**DATA EXCERPTS:**
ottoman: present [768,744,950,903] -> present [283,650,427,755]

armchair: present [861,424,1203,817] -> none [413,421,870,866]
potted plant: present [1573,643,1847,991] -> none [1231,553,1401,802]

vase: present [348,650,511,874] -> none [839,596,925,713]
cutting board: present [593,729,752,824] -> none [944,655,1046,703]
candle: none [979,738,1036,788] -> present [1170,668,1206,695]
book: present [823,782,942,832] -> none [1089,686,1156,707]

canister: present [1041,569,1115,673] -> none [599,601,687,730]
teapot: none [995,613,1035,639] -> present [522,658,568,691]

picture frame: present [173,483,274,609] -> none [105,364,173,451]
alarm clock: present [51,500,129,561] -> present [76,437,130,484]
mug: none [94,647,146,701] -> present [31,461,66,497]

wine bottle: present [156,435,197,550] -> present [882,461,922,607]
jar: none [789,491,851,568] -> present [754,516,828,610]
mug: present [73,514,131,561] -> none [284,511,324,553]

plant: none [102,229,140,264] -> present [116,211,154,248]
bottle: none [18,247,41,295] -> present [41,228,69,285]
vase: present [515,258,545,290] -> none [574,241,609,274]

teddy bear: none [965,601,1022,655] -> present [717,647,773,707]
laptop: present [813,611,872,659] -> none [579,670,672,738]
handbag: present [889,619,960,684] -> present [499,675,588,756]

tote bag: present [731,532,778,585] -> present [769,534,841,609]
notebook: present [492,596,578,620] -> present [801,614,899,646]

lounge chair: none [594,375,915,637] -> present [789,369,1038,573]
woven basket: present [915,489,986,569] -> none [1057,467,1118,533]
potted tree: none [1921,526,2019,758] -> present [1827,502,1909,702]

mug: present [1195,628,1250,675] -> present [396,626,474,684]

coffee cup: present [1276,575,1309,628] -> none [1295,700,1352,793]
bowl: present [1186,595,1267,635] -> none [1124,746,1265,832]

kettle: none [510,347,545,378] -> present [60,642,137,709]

**INSTRUCTIONS FOR THE TASK:**
When a line in the records holds the string "plant", copy that line.

**SOLUTION FOR THIS TASK:**
potted plant: present [1573,643,1847,991] -> none [1231,553,1401,802]
plant: none [102,229,140,264] -> present [116,211,154,248]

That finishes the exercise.